■ **TEXTAUSZUG**:
---
Romeo Franz: „Eine Frage der Sozialisierung“
„Die Geschichte der Sinti und Roma ist geprägt von Versklavung, Verfolgung und Missachtung. Und dabei ist es egal, ob die Roma und Sinti aus Ex-Jugoslawien, Bulgarien, Rumänien, Polen oder Ungarn stammen. Um diese Menschen zu integrieren, muss man aber ihre Geschichte kennen und respektieren“, weiß Romeo Franz, der sich seit mehr als 20 Jahren in der Bürgerrechtsarbeit mit Menschen mit Romno-Hintergrund, also Sinti und Roma, engagiert.
Seit dem 3. Juli sitzt Romeo Franz als Mitglied der Bündnis Grünen im Europäischen Parlament und musste in dieser kurzen Zeit bis heute erfahren, dass er dort lange nicht so viel bewegen kann zum Wohle der in Deutschland lebenden Sinti und Roma, wie er es sich im Vorfeld erträumt hatte.
Anlässlich eines Konzertes seiner Band in der „flora“ nahm er die Einladung der Gelsenkirchener Grünen an und traf im Schalker Familientreff Lalok Libre mit Martina Lilla-Oblong und Paul Humann zusammen, um sich über die Arbeit des Laloks zu informieren, aber auch um die Situation der Sinti und Roma in ihrer Heimat zu erläutern.
Franz schilderte, dass unter Josip Broz Tito, dem ehemaligen Präsidenten Jugoslawiens, der Begriff „Zigeuner“ verboten war, was dazu führte, dass es auch heute noch in Ex-Jugoslawien eine hohe Anzahl an Akademikern unter den Roma gibt.
Unter Kaiserin Maria-Teresia wurde es hingegen den in Ungarn lebenden Roma verboten, ihre eigene Sprache zu sprechen, was dazu führte, dass dort heute niemand mehr diese Sprache kennt und spricht. Nichtsdestotrotz werden die Roma und Sinti aber auch weiterhin ausgegrenzt.
---
■ **BEREITGESTELLTE DATEN**:
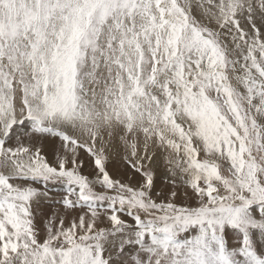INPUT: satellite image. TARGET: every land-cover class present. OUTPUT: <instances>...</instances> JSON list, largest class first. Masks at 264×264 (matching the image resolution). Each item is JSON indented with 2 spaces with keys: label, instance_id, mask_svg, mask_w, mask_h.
Instances as JSON below:
<instances>
[{
  "label": "snow or ice",
  "instance_id": "snow-or-ice-1",
  "mask_svg": "<svg viewBox=\"0 0 264 264\" xmlns=\"http://www.w3.org/2000/svg\"><path fill=\"white\" fill-rule=\"evenodd\" d=\"M0 264H264V0H0Z\"/></svg>",
  "mask_w": 264,
  "mask_h": 264
},
{
  "label": "rangeland",
  "instance_id": "rangeland-1",
  "mask_svg": "<svg viewBox=\"0 0 264 264\" xmlns=\"http://www.w3.org/2000/svg\"><path fill=\"white\" fill-rule=\"evenodd\" d=\"M23 139V137H22ZM15 137H13V140L10 141L9 143H15ZM55 145L56 147L59 146V141H55ZM43 154L46 155V157L49 159V161H53V158H54V152H53V147H52V143H51V140H46L43 142ZM123 163L118 160V159H114L112 161H110L109 165H111V167L113 168V166L115 167V171H117L118 169H120L121 171L123 170L122 168V165ZM162 165V166H161ZM90 168V167H88ZM157 176L159 177H162V178H166V174H165V170H164V165L163 163H161L159 165V167L157 168ZM156 179H158V177H156ZM158 183V181H156V184ZM37 187H41L40 185H36ZM51 192L53 193H57V192H63V187L60 186V185H57L56 187H51L50 186V189H49ZM45 202V203H44ZM59 205H56V204H52L48 201H42L41 203V208H42V211L45 213V214H48V210H49V213L53 212V211H56L59 209ZM52 209V210H51ZM38 219L42 220L43 219V216L39 217ZM228 239H229V242L232 243V244H235L237 242V234L231 230H229V235H228Z\"/></svg>",
  "mask_w": 264,
  "mask_h": 264
},
{
  "label": "crops",
  "instance_id": "crops-1",
  "mask_svg": "<svg viewBox=\"0 0 264 264\" xmlns=\"http://www.w3.org/2000/svg\"><path fill=\"white\" fill-rule=\"evenodd\" d=\"M123 165V164H122ZM162 166V165H161ZM124 165L122 166V168L124 169ZM156 177H158V179H156V181H158V183L156 184V190H160V189H167V185L165 184V179L162 177H159L156 175ZM166 177V176H165Z\"/></svg>",
  "mask_w": 264,
  "mask_h": 264
},
{
  "label": "bare ground",
  "instance_id": "bare-ground-1",
  "mask_svg": "<svg viewBox=\"0 0 264 264\" xmlns=\"http://www.w3.org/2000/svg\"><path fill=\"white\" fill-rule=\"evenodd\" d=\"M109 169H110V171L111 172H113V174H116V171H115V167L113 166V168L111 167V165H109ZM120 170V169H119ZM85 174H88V173H90L91 171H92V169L91 168H88V167H86L85 168ZM51 192V191H50ZM45 203V202H44ZM52 210V209H51ZM48 213H49V210H48Z\"/></svg>",
  "mask_w": 264,
  "mask_h": 264
}]
</instances>
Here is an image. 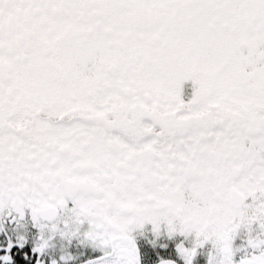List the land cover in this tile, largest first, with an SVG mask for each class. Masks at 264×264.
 Segmentation results:
<instances>
[{"label": "snow or ice", "instance_id": "1", "mask_svg": "<svg viewBox=\"0 0 264 264\" xmlns=\"http://www.w3.org/2000/svg\"><path fill=\"white\" fill-rule=\"evenodd\" d=\"M0 264H264V0H0Z\"/></svg>", "mask_w": 264, "mask_h": 264}]
</instances>
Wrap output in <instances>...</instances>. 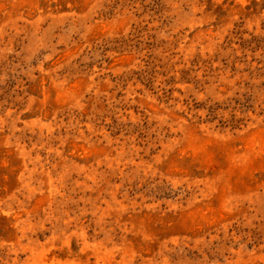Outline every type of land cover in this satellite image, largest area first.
Listing matches in <instances>:
<instances>
[{"label":"rangeland","instance_id":"1","mask_svg":"<svg viewBox=\"0 0 264 264\" xmlns=\"http://www.w3.org/2000/svg\"><path fill=\"white\" fill-rule=\"evenodd\" d=\"M0 264H264V0H0Z\"/></svg>","mask_w":264,"mask_h":264}]
</instances>
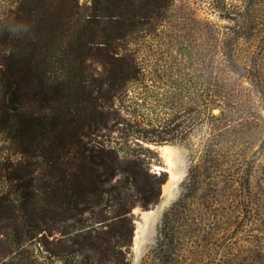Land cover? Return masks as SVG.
Masks as SVG:
<instances>
[{
  "label": "trees",
  "instance_id": "trees-1",
  "mask_svg": "<svg viewBox=\"0 0 264 264\" xmlns=\"http://www.w3.org/2000/svg\"><path fill=\"white\" fill-rule=\"evenodd\" d=\"M208 6L206 46L165 50L175 0H90L76 26L75 0L9 1L31 31L0 33V264H130L166 181L147 145L190 137L141 264H264V0Z\"/></svg>",
  "mask_w": 264,
  "mask_h": 264
},
{
  "label": "rangeland",
  "instance_id": "rangeland-1",
  "mask_svg": "<svg viewBox=\"0 0 264 264\" xmlns=\"http://www.w3.org/2000/svg\"><path fill=\"white\" fill-rule=\"evenodd\" d=\"M10 0H0V13L6 9ZM77 2V13L71 17H67V24L76 26L84 21L88 14L90 0H75ZM210 0H175L176 11L178 15L184 17V23H177L173 27L175 36L171 37V42L166 39L162 42L163 48L166 50L173 45H191L202 48L206 45V35H199L198 40L194 35L197 29L198 21H205L211 17L208 12V3ZM230 1V0H228ZM198 22V23H197ZM204 24H200L203 30ZM87 65L92 73L101 70L96 60H88ZM194 140L193 137L186 138L185 141H175L172 143H159L147 145L153 153H151V170L154 172L163 171L166 174V181L172 176L171 183L167 189L168 192L161 193L157 203L146 209L135 208L133 210L134 232L132 244L129 252L130 264H141V260L145 252L153 245L156 238L157 225L161 219L163 212L174 202L181 193V185L186 177L188 162V143ZM163 193V194H162ZM142 212H148L146 217L141 215Z\"/></svg>",
  "mask_w": 264,
  "mask_h": 264
},
{
  "label": "clouds",
  "instance_id": "clouds-1",
  "mask_svg": "<svg viewBox=\"0 0 264 264\" xmlns=\"http://www.w3.org/2000/svg\"><path fill=\"white\" fill-rule=\"evenodd\" d=\"M30 26L24 21L5 20L0 22V33H8L10 36L23 39L29 36Z\"/></svg>",
  "mask_w": 264,
  "mask_h": 264
},
{
  "label": "bare ground",
  "instance_id": "bare-ground-1",
  "mask_svg": "<svg viewBox=\"0 0 264 264\" xmlns=\"http://www.w3.org/2000/svg\"><path fill=\"white\" fill-rule=\"evenodd\" d=\"M169 178H170V179H169L166 183H164V184L162 185V192H163V193L168 192L167 189H168V187H169V184L171 183L172 176H170ZM163 193H162V194H163ZM147 213H148V212H142L141 215H142L143 217H146V216H147Z\"/></svg>",
  "mask_w": 264,
  "mask_h": 264
}]
</instances>
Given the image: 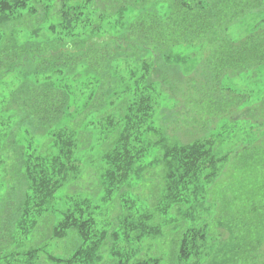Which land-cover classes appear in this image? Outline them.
I'll return each instance as SVG.
<instances>
[{
	"label": "trees",
	"instance_id": "1",
	"mask_svg": "<svg viewBox=\"0 0 264 264\" xmlns=\"http://www.w3.org/2000/svg\"><path fill=\"white\" fill-rule=\"evenodd\" d=\"M262 114L264 0H0V244L14 226L44 244L28 264H161L104 249L168 244L169 217L186 264H264V137L236 135Z\"/></svg>",
	"mask_w": 264,
	"mask_h": 264
},
{
	"label": "rangeland",
	"instance_id": "2",
	"mask_svg": "<svg viewBox=\"0 0 264 264\" xmlns=\"http://www.w3.org/2000/svg\"><path fill=\"white\" fill-rule=\"evenodd\" d=\"M248 90L249 91L257 90V87L251 86L248 88ZM252 122L253 123H250L248 126H246L244 132H242L244 129L243 127L236 129V135L237 136L241 135L242 136L241 138L249 135L255 138H263L264 115L262 114L259 119ZM224 125H225V120L220 117L214 119L210 124V126H207L205 128L203 126L201 127L200 125L195 128H186L185 126L182 125L175 128L172 127V129H169L168 134L174 140L187 145L199 139L200 140L208 139L210 138L212 133L220 135L221 131H223V129L225 128ZM39 135H44V132H40ZM7 178L9 177L6 174V179ZM19 182H23V181H18V183ZM17 188H18L17 193L19 192V198H21L23 195L22 192H25V187L17 184ZM70 191H73V189H71ZM70 191H68L69 194L71 193ZM66 192L67 191L60 192L56 196L57 200L54 203L57 205L56 207L58 208L59 211H57V213H54L53 215L52 214L50 215L52 216L51 218L54 219L55 222H57L62 218V210L66 206L65 204ZM2 194L3 192H1L0 197ZM146 206H148V204H141L140 207H143L142 209H140L141 212H144ZM210 209H211L210 215L205 218L209 222L214 218L216 212L215 207H211ZM123 212L124 211H120L118 209L111 212L109 209H107L103 214L104 218L101 217L100 219L99 218L97 219H99L98 220L99 222L106 221L109 227L108 229L114 228L115 230L118 229V227H120L121 221L124 218ZM157 220H158L157 221L158 225L161 228H164L165 232H167L166 234H167L168 244H164V239L162 240L163 242L162 244H155V241L158 237H146L144 239L143 244L117 243V240L111 239L110 243L107 244L106 248L104 249L105 252V256L103 257L104 262L110 263L111 262L110 259H112L113 252H117L120 250V252H123L124 254L123 258H125L126 256H130L132 259H134L135 257L136 258L141 257L143 259L158 257L161 259V264H186L184 261H180V259L178 258L179 257V253L177 252L178 244H175L173 240L177 239L175 235L176 231H179V229L183 230L184 228H188L190 227V224H188L187 227L186 223H180L178 224V226L174 227L175 224L172 225L171 218L169 217H160ZM99 226H101V224ZM49 232H47V234H49ZM11 233L15 234V240L13 241V243L0 244V248H2V250H0V264H28L27 259L24 258L22 254L27 252L29 249H32L33 247H38V246L41 247V245L44 244H39V242L37 243V241H34L31 235L30 237H24L23 234L21 235V233L18 232L16 230V227L14 226L11 228ZM21 242H24L25 244H22ZM80 244L81 243L76 240H72L71 244H52V246L49 247V252L51 251L54 252L57 249V247L60 246L59 247L60 250L58 248L56 254L62 256L67 254L69 255L73 251V249H76ZM207 247L208 249L210 248L208 244Z\"/></svg>",
	"mask_w": 264,
	"mask_h": 264
}]
</instances>
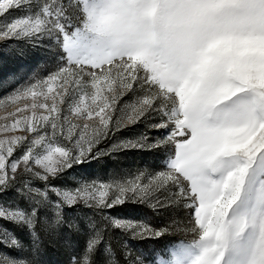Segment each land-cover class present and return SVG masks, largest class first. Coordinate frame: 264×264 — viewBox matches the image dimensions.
<instances>
[{"label":"snow or ice","instance_id":"snow-or-ice-1","mask_svg":"<svg viewBox=\"0 0 264 264\" xmlns=\"http://www.w3.org/2000/svg\"><path fill=\"white\" fill-rule=\"evenodd\" d=\"M0 41V60L56 64L0 79V264H46L61 237L68 264H264V0H0ZM123 129L138 134L97 147ZM122 151L166 162L77 179ZM126 205L188 221L154 227ZM174 229L195 238L131 243Z\"/></svg>","mask_w":264,"mask_h":264},{"label":"rangeland","instance_id":"rangeland-1","mask_svg":"<svg viewBox=\"0 0 264 264\" xmlns=\"http://www.w3.org/2000/svg\"><path fill=\"white\" fill-rule=\"evenodd\" d=\"M23 14L24 13L22 12L14 13V15L17 16ZM2 44L3 42L0 41V45ZM22 64L26 65V71L22 74L21 79H24L33 71H36L40 77H44L56 67L54 60L43 51H38L35 55L30 56L28 60L23 62L13 61L8 57H2V60H0V79L7 78L11 73L19 74ZM129 99L132 98L130 96H125L123 100L117 104V108L119 109L124 101ZM8 111H11V109H8ZM5 115L6 111L4 109H0V116ZM119 115V112L114 114V119H116ZM73 120L77 123L80 122L75 120V118H73ZM143 130L142 126L138 129V131ZM137 134L138 132L130 129H123L112 136L110 140L102 142L97 147L100 149H110L113 143L133 138ZM165 162L166 161L161 160L158 155L151 152L122 151L106 155L98 160L92 161L90 164L78 166L76 168L75 175L77 179L83 178L87 181L95 180L108 183L115 178H121L128 174H134L140 169L147 168L159 170L161 165ZM55 183L58 185L66 183L71 186L74 184V181L71 177H69L67 181H55ZM37 184H39V182H37ZM121 215L125 218H135L146 221L154 227H162L169 224L173 216H178L182 224H186L188 221V214L186 212L181 211L178 213H168L162 211L159 215H157L143 205H126L124 206ZM113 236L114 239L112 240V245L117 252H119L122 244L124 243V238L120 236L119 230H115ZM194 238L195 237L191 232L177 231L174 229L172 234L166 236L159 242L148 240L143 242L132 241L131 243L137 244L139 247H143L145 251L149 252L153 250V245L155 244V251L163 252L165 244H176L181 241L188 242ZM80 243L81 246H83L82 240ZM70 254L71 250L64 246L63 237H61L57 240L45 241V252L42 259L46 262V264H68ZM133 254H135V252Z\"/></svg>","mask_w":264,"mask_h":264}]
</instances>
---
■ **AUFGABENSTELLUNG**: Führen Sie den Textauszug über Romeo Franz und die Lage der Sinti und Roma im Anschluss an seinen letzten Satz weiter.

■ **ERGEBNIS**:
Diese beiden Schilderungen sind für Romeo Franz ein Zeichen dafür, dass die Integration der Sinti und Roma in Deutschland eine Frage der Sozialisierung ist und nicht der Verweigerung, sich anzupassen. „In der kurzen Zeit, in der ich als Nachrücker im EU-Parlament sitze, musste ich bereits feststellen, dass die von der EU bereitgestellten Mittel falsch eingesetzt werden und die Roma immer weiter ins Abseits gedrängt werden, weil sie von der Bildung ausgeschlossen werden“, bedauert der Politiker.
Bei seinen Reisen, die er inzwischen als Parlamentarier unternommen hat, konnte er sehr unterschiedliche Einblicke nehmen. So gibt es eine christliche Gemeinde in Nürnberg, die eine Partnergemeinde in Rumänien hat und diese mit Kleidern, aber auch finanziellen Hilfen unterstützt. So konnte in der rumänischen Stadt nicht nur ein Gemeindehaus mit einer komplett eingerichteten Küche entstehen, sondern auch eine Schule errichtet werden.
Durch seine Kontakte und Unterstützung konnte er dabei helfen, dass ein Lkw mit Hilfsmitteln, den deutsche Rotarier nach Rumänien schickten, auch noch gut gefüllt mit Medikamenten und anderen Hilfsmitteln an Ort und Stelle ankam. Was sonst nach Aussage der Präsidentin des Rotary Clubs nicht so üblich ist, weil sonst die Ladung gern direkt hinter der Grenze konfisziert wird.
Wer so leben muss, dem bleibt nur die Flucht
Diese positiven Erfahrungen wurden jedoch in den Hintergrund gedrängt, als sich der Parlamentarier auf den Weg in die kleine Stadt Tinca nahe der ungarischen Grenze machte. In der Vergangenheit waren genau dorthin EU-Mittel geflossen, die aber leider nicht bei den Sinti und Roma ankamen. „Die Roma-Bevölkerung wurde hier in einen Straßenzug verbannt, wo 200 Menschen in einem Zustand leben, wie ich es noch nie zuvor gesehen habe. Dort leben auf 10 Quadratmetern zumeist sechs Menschen, und zwar ohne sanitäre Einrichtungen und fließendes Wasser. Dort begegneten mir unglaublich viele behinderte kleine Menschen und Kinder mit Hepatitis“, erinnert sich Romeo Franz.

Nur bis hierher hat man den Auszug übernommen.